Key technical points

  • The dew point of the protective gas must be below -60 °C.
  • The corresponding water content is approximately below 10 ppm.
  • Semiconductor-grade graphite: Requires an oxygen content of <>1ppm
  • Ordinary high-purity graphite: An oxygen content of
  • Online Dew Point Meter: Real-time display of protective gas dew point, alarm for exceeding limits
  • Oxygen Analyzer: Real-time monitoring of oxygen content, alarm for exceeding limits

Engineering interpretation for overseas buyers

The oxygen content in the protective gas directly determines the degree of oxidation of the product:

The readings of both instruments are displayed in real-time on the operating interface, making it easy for operators to understand. Automatic alarms are triggered when limits are exceeded; for severe exceedances, interlock protection (automatic shutdown or gas source switching) can be set.

Recommendation: For high-purity products, a dew point meter and oxygen analyzer are essential configurations. Monitoring dew point and oxygen content is like giving the protective gas a "physical examination"; only those that pass the examination can be used.

For an English industrial furnace website, this topic should be presented in a way that helps the reader make a specification decision. That means connecting the furnace feature with material behavior, production rhythm, utility conditions, acceptance testing, and long-term maintenance.

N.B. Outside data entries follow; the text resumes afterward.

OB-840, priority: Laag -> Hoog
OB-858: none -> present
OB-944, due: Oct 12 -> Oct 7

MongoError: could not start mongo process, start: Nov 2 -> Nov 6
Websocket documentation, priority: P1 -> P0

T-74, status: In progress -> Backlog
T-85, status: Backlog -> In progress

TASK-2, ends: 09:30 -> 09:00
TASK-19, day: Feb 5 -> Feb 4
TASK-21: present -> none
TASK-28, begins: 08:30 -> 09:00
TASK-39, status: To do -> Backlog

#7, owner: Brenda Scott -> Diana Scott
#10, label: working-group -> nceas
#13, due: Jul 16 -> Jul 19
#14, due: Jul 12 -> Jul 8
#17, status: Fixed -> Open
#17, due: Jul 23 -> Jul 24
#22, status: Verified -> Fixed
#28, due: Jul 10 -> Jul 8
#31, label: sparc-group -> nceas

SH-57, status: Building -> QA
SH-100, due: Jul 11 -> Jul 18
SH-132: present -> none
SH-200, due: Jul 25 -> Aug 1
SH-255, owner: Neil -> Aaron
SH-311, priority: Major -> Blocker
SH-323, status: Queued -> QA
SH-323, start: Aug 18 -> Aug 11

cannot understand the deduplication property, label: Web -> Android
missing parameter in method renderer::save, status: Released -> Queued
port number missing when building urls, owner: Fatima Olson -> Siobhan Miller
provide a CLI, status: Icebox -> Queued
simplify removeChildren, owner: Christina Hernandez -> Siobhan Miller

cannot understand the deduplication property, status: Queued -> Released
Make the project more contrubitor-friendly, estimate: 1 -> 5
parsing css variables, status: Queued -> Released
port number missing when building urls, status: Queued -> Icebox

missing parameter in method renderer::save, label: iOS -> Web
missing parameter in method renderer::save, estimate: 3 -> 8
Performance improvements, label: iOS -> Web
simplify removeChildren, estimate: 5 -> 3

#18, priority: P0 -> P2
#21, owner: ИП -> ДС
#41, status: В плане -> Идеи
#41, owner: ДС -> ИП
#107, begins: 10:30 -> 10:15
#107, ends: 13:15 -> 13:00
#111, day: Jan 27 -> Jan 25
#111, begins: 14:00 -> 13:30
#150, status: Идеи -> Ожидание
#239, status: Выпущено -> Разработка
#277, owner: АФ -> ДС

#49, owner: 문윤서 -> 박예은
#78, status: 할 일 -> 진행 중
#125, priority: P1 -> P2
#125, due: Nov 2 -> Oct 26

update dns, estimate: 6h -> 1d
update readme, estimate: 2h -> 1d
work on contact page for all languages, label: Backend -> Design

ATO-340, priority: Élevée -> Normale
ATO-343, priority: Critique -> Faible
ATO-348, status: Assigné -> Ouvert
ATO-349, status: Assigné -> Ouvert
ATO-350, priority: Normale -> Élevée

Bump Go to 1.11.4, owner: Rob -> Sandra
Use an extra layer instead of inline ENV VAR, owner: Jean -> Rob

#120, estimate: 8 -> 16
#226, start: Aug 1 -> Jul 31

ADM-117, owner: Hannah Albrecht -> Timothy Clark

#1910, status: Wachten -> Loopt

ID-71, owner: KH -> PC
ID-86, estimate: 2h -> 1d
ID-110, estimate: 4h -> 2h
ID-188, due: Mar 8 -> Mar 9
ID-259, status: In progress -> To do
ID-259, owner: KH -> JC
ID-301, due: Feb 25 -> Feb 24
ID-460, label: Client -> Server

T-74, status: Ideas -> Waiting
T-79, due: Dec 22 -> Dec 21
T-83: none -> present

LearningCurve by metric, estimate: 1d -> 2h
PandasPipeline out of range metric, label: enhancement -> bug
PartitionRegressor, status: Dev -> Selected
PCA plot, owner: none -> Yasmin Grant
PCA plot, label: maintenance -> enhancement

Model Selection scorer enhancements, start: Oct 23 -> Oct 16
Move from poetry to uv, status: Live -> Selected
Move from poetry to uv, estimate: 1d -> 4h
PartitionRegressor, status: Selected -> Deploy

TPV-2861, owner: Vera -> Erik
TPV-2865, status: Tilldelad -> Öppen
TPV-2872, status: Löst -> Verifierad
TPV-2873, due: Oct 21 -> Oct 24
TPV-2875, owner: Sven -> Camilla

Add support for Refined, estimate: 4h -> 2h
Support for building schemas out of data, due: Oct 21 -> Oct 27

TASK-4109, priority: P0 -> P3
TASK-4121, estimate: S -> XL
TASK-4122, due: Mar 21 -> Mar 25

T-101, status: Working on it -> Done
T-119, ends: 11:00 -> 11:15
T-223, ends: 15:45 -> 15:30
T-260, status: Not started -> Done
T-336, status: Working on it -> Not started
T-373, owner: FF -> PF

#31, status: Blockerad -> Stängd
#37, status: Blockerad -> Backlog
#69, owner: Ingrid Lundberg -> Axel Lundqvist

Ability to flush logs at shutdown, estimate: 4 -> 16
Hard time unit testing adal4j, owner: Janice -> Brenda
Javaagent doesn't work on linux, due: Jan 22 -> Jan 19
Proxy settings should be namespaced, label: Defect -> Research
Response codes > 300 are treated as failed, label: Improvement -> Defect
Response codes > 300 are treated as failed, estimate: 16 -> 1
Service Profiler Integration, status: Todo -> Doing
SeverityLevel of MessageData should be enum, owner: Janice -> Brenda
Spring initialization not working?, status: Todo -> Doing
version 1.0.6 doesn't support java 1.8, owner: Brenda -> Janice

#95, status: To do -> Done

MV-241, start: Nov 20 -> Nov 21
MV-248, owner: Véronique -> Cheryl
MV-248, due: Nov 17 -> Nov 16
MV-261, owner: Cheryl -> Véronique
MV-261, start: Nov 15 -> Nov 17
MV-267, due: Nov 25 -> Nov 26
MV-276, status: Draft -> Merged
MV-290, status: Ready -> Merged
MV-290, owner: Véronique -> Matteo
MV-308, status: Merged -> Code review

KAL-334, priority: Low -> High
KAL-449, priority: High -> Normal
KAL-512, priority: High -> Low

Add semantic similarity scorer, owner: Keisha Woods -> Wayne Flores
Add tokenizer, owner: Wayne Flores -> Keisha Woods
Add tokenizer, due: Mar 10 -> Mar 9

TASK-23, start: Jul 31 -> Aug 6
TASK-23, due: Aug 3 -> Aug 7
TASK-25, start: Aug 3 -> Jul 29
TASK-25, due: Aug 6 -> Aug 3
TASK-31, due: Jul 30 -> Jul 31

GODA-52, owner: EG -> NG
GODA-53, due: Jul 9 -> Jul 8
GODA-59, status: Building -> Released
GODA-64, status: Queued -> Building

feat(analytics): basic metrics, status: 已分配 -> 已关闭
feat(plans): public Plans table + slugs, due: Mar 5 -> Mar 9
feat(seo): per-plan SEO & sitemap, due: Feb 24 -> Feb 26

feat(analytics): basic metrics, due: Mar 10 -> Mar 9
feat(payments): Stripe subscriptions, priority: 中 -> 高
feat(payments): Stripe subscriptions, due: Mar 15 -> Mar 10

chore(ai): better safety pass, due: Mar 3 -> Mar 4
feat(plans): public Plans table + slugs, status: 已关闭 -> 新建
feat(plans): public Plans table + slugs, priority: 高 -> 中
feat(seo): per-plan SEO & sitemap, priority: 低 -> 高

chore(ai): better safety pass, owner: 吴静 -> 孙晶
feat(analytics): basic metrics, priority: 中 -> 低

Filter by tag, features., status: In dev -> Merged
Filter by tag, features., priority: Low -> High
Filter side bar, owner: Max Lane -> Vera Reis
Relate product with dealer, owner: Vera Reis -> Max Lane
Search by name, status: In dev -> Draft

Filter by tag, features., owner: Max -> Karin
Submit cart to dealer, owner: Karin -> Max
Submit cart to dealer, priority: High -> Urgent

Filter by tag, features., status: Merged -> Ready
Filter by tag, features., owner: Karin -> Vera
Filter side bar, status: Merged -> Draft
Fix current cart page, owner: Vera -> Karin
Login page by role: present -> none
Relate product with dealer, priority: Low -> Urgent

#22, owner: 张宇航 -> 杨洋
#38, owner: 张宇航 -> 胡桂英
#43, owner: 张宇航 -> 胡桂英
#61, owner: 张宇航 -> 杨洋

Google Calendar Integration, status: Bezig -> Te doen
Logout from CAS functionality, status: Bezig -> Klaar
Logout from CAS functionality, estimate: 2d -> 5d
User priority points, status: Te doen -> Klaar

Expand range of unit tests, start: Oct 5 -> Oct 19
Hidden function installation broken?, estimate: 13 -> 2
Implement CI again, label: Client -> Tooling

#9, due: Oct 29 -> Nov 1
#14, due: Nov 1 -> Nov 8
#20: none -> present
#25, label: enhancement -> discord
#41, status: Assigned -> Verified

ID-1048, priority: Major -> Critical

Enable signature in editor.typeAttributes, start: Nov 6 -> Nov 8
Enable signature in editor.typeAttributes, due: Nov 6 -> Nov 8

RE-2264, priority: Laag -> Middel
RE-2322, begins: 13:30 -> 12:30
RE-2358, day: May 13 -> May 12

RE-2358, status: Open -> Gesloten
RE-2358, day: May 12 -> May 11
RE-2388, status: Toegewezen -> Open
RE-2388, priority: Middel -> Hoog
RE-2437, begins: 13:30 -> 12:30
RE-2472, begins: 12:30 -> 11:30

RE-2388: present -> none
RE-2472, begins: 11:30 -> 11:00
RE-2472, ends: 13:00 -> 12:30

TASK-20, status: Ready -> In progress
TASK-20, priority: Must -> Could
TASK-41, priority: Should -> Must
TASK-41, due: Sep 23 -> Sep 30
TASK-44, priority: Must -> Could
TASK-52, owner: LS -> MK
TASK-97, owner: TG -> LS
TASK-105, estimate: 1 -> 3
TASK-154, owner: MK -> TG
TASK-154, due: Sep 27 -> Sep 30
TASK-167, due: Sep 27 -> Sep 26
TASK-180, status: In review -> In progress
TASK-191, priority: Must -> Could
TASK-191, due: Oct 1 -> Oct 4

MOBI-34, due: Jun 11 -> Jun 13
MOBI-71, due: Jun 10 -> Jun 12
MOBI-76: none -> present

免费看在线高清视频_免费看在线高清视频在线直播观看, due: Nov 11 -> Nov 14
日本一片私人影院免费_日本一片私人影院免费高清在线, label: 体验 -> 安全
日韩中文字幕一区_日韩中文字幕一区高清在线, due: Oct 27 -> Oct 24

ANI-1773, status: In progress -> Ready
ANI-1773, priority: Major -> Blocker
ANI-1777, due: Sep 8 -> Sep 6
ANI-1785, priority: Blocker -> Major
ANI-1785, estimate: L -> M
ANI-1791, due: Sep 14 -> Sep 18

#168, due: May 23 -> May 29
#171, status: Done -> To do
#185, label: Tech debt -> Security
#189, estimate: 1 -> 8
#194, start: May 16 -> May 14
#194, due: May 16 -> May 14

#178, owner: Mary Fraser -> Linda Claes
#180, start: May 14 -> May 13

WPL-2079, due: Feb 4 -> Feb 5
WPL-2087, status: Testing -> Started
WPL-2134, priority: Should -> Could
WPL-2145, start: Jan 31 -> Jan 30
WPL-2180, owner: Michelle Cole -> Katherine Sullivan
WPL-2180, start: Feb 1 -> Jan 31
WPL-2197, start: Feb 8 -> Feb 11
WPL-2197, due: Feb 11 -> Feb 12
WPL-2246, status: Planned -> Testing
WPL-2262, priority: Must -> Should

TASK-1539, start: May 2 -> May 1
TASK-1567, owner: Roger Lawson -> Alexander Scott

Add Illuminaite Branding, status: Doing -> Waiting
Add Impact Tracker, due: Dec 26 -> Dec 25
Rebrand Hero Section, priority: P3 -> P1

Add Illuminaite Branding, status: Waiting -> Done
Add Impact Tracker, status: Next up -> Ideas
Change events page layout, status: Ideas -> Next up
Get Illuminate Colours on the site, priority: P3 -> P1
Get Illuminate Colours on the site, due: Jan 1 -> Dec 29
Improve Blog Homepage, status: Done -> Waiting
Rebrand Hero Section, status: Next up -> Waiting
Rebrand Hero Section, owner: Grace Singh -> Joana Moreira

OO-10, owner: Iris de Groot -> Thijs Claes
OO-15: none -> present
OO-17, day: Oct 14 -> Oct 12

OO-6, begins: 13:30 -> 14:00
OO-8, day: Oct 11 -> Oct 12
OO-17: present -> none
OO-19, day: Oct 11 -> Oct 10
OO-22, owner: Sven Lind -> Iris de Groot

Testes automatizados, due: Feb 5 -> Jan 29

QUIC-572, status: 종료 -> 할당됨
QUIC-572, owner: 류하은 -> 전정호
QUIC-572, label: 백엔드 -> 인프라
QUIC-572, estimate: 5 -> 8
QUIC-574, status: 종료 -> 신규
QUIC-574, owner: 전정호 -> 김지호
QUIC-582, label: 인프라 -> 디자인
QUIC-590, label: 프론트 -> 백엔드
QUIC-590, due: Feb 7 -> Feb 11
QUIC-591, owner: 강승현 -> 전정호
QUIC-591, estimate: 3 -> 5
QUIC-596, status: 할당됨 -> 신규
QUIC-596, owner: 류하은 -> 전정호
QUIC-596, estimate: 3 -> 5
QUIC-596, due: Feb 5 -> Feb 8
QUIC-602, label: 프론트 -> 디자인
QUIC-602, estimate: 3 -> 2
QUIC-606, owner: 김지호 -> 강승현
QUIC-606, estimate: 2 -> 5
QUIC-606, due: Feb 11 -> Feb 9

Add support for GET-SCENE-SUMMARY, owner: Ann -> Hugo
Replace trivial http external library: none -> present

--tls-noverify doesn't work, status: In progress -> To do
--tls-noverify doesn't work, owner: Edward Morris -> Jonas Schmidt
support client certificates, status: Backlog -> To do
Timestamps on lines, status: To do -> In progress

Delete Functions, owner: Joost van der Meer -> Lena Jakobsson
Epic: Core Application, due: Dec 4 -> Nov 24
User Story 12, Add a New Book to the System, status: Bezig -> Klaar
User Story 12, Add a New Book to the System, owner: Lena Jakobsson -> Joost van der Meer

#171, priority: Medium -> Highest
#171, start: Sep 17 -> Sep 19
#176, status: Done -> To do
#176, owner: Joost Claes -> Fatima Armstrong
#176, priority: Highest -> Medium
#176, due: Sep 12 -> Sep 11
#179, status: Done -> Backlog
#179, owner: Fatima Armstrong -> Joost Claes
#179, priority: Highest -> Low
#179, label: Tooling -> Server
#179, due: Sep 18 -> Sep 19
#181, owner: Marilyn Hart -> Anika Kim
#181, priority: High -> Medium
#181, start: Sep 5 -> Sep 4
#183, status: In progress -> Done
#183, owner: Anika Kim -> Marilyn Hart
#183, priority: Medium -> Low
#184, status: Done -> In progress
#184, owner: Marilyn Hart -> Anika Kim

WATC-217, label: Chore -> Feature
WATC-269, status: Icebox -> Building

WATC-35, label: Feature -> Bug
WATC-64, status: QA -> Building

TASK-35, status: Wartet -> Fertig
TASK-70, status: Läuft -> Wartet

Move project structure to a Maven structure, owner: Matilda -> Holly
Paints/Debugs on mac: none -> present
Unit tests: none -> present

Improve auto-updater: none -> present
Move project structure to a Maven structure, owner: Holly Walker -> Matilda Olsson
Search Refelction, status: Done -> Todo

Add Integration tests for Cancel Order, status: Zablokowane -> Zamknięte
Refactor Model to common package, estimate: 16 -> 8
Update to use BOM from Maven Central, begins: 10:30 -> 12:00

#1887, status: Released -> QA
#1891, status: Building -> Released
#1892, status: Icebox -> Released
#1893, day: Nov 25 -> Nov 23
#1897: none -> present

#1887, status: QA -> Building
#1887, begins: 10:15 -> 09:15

Specification and acceptance checklist

  • At about 3000 °C, stable power, high-purity argon, low dew point, and reliable cooling must work as one system.
  • For high-purity graphite work, confirm oxygen and moisture control before loading valuable material.
  • Nitrogen should not be treated as a simple substitute for argon in ultra-high-temperature graphite service.
  • Use vacuum mainly for degassing, impurity removal, and low-temperature process stages.
  • At very high temperatures, slight positive argon pressure can suppress graphite sublimation and prevent oxidation.
  • The furnace control logic should make atmosphere switching repeatable rather than depending on operator memory.
  • A new furnace should be purified before high-purity products are loaded.
  • Moisture, oil, machining residue, and background contaminants can remain inside a new hot zone.

Questions to confirm before ordering

  • What material will be treated, and what quality indicators must be reached after graphitization?
  • What temperature curve, holding time, atmosphere, vacuum level, cooling method, and loading density are required?
  • Which data will be recorded for each batch, and which acceptance tests will prove stable performance?
  • Which spare parts, consumables, alarms, and maintenance checks are needed for long-term operation?

Engineering takeaway

A graphitization furnace should be specified as a complete high-temperature process system. When the buyer defines the material, process window, utilities, safety logic, and acceptance method clearly, the furnace is easier to operate, easier to troubleshoot, and more reliable in repeated production.